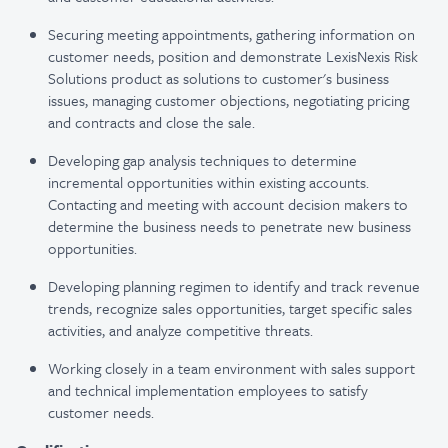
Securing meeting appointments, gathering information on
customer needs, position and demonstrate LexisNexis Risk
Solutions product as solutions to customer's business
issues, managing customer objections, negotiating pricing
and contracts and close the sale.
Developing gap analysis techniques to determine
incremental opportunities within existing accounts.
Contacting and meeting with account decision makers to
determine the business needs to penetrate new business
opportunities.
Developing planning regimen to identify and track revenue
trends, recognize sales opportunities, target specific sales
activities, and analyze competitive threats.
Working closely in a team environment with sales support
and technical implementation employees to satisfy
customer needs.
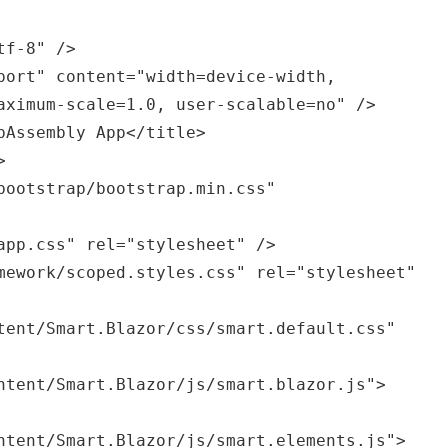
aximum-scale=1.0, user-scalable=no" />
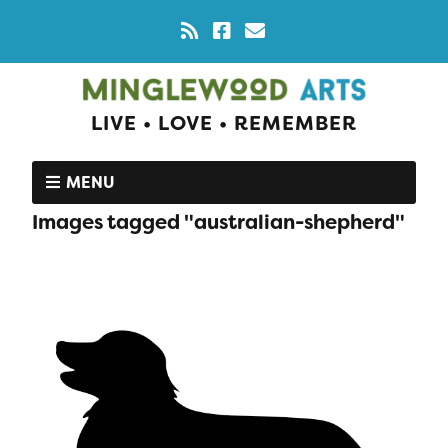
LIVE • LOVE • REMEMBER
MENU
Images tagged "australian-shepherd"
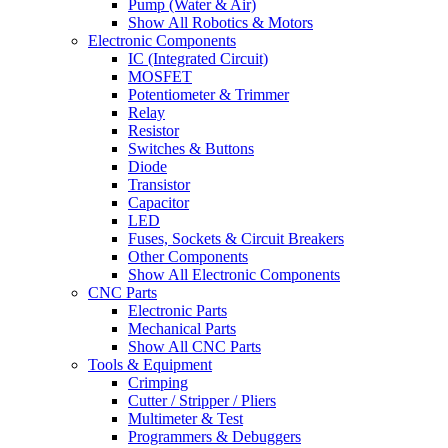
Pump (Water & Air)
Show All Robotics & Motors
Electronic Components
IC (Integrated Circuit)
MOSFET
Potentiometer & Trimmer
Relay
Resistor
Switches & Buttons
Diode
Transistor
Capacitor
LED
Fuses, Sockets & Circuit Breakers
Other Components
Show All Electronic Components
CNC Parts
Electronic Parts
Mechanical Parts
Show All CNC Parts
Tools & Equipment
Crimping
Cutter / Stripper / Pliers
Multimeter & Test
Programmers & Debuggers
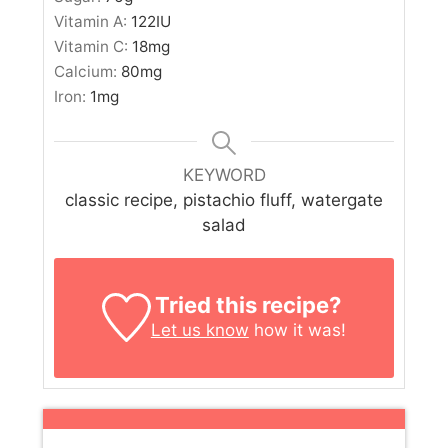
Vitamin A:
122
IU
Vitamin C:
18
mg
Calcium:
80
mg
Iron:
1
mg
KEYWORD
classic recipe, pistachio fluff, watergate
salad
Tried this recipe?
Let us know
how it was!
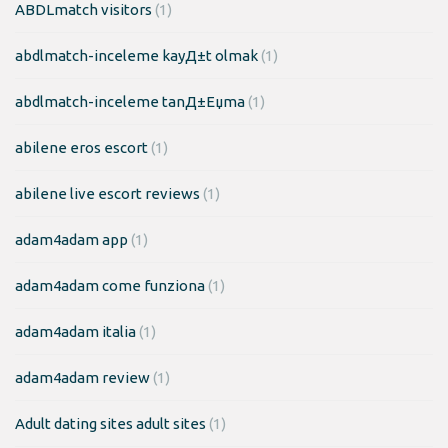
ABDLmatch visitors
(1)
abdlmatch-inceleme kayД±t olmak
(1)
abdlmatch-inceleme tanД±Еџma
(1)
abilene eros escort
(1)
abilene live escort reviews
(1)
adam4adam app
(1)
adam4adam come funziona
(1)
adam4adam italia
(1)
adam4adam review
(1)
Adult dating sites adult sites
(1)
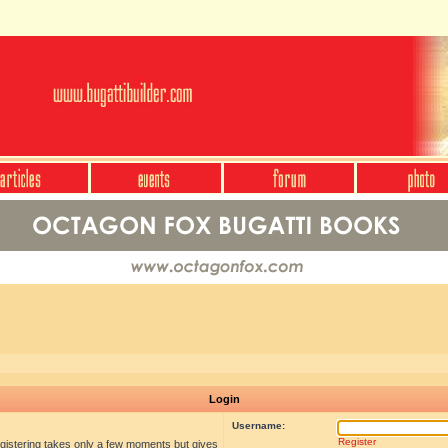
Login
Username:
Register
egistering takes only a few moments but gives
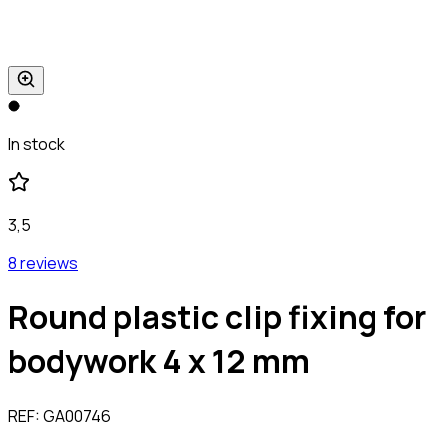
In stock
3,5
8 reviews
Round plastic clip fixing for
bodywork 4 x 12 mm
REF:
GA00746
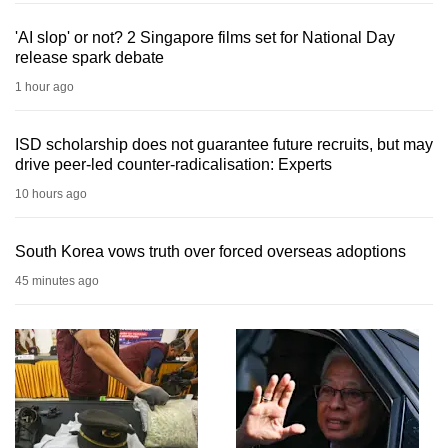
'AI slop' or not? 2 Singapore films set for National Day
release spark debate
1 hour ago
ISD scholarship does not guarantee future recruits, but may
drive peer-led counter-radicalisation: Experts
10 hours ago
South Korea vows truth over forced overseas adoptions
45 minutes ago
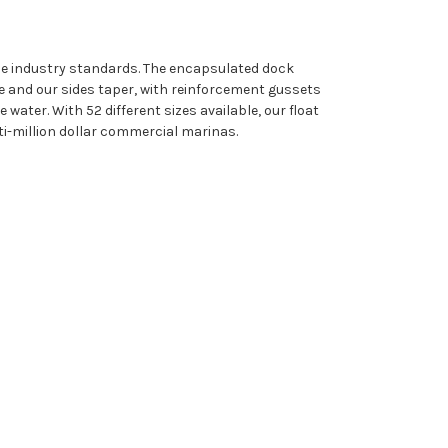
ine industry standards. The encapsulated dock
e and our sides taper, with reinforcement gussets
water. With 52 different sizes available, our float
i-million dollar commercial marinas.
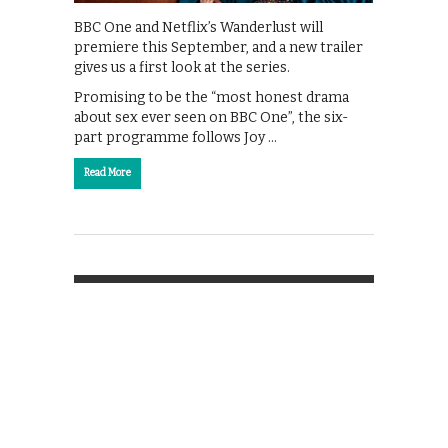
BBC One and Netflix’s Wanderlust will
premiere this September, and a new trailer
gives us a first look at the series.
Promising to be the “most honest drama
about sex ever seen on BBC One”, the six-
part programme follows Joy …
Read More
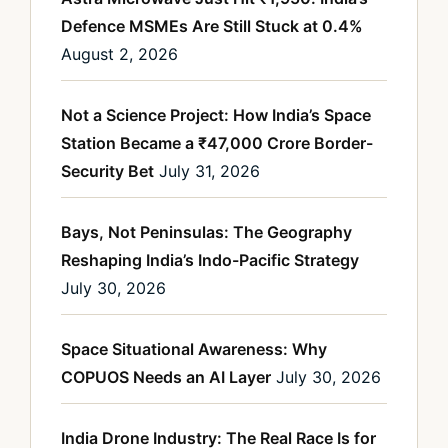
Defence MSMEs Are Still Stuck at 0.4%
August 2, 2026
Not a Science Project: How India’s Space
Station Became a ₹47,000 Crore Border-
Security Bet
July 31, 2026
Bays, Not Peninsulas: The Geography
Reshaping India’s Indo-Pacific Strategy
July 30, 2026
Space Situational Awareness: Why
COPUOS Needs an AI Layer
July 30, 2026
India Drone Industry: The Real Race Is for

####

TASK REQUIREMENTS:
Every line of the listing above is to be retyped exactly, but the pictures are to be dropped.

TASK OUTPUT:
Securing meeting appointments, gathering information on
customer needs, position and demonstrate LexisNexis Risk
Solutions product as solutions to customer's business
issues, managing customer objections, negotiating pricing
and contracts and close the sale.
Developing gap analysis techniques to determine
incremental opportunities within existing accounts.
Contacting and meeting with account decision makers to
determine the business needs to penetrate new business
opportunities.
Developing planning regimen to identify and track revenue
trends, recognize sales opportunities, target specific sales
activities, and analyze competitive threats.
Working closely in a team environment with sales support
and technical implementation employees to satisfy
customer needs.
aximum-scale=1.0, user-scalable=no" />
LIVE • LOVE • REMEMBER
MENU
Images tagged "australian-shepherd"
Pump (Water & Air)
Show All Robotics & Motors
Electronic Components
IC (Integrated Circuit)
MOSFET
Potentiometer & Trimmer
Relay
Resistor
Switches & Buttons
Diode
Transistor
Capacitor
LED
Fuses, Sockets & Circuit Breakers
Other Components
Show All Electronic Components
CNC Parts
Electronic Parts
Mechanical Parts
Show All CNC Parts
Tools & Equipment
Crimping
Cutter / Stripper / Pliers
Multimeter & Test
Programmers & Debuggers
Vitamin A:
122
IU
Vitamin C:
18
mg
Calcium:
80
mg
Iron:
1
mg
KEYWORD
classic recipe, pistachio fluff, watergate
salad
Tried this recipe?
Let us know
how it was!
ABDLmatch visitors
(1)
abdlmatch-inceleme kayД±t olmak
(1)
abdlmatch-inceleme tanД±Еџma
(1)
abilene eros escort
(1)
abilene live escort reviews
(1)
adam4adam app
(1)
adam4adam come funziona
(1)
adam4adam italia
(1)
adam4adam review
(1)
Adult dating sites adult sites
(1)
Login
Username:
Register
egistering takes only a few moments but gives
In stock
3,5
8 reviews
Round plastic clip fixing for
bodywork 4 x 12 mm
REF:
GA00746
'AI slop' or not? 2 Singapore films set for National Day
release spark debate
1 hour ago
ISD scholarship does not guarantee future recruits, but may
drive peer-led counter-radicalisation: Experts
10 hours ago
South Korea vows truth over forced overseas adoptions
45 minutes ago
ine industry standards. The encapsulated dock
e and our sides taper, with reinforcement gussets
water. With 52 different sizes available, our float
i-million dollar commercial marinas.
BBC One and Netflix’s Wanderlust will
premiere this September, and a new trailer
gives us a first look at the series.
Promising to be the “most honest drama
about sex ever seen on BBC One”, the six-
part programme follows Joy …
Read More
Defence MSMEs Are Still Stuck at 0.4%
August 2, 2026
Not a Science Project: How India’s Space
Station Became a ₹47,000 Crore Border-
Security Bet
July 31, 2026
Bays, Not Peninsulas: The Geography
Reshaping India’s Indo-Pacific Strategy
July 30, 2026
Space Situational Awareness: Why
COPUOS Needs an AI Layer
July 30, 2026
India Drone Industry: The Real Race Is for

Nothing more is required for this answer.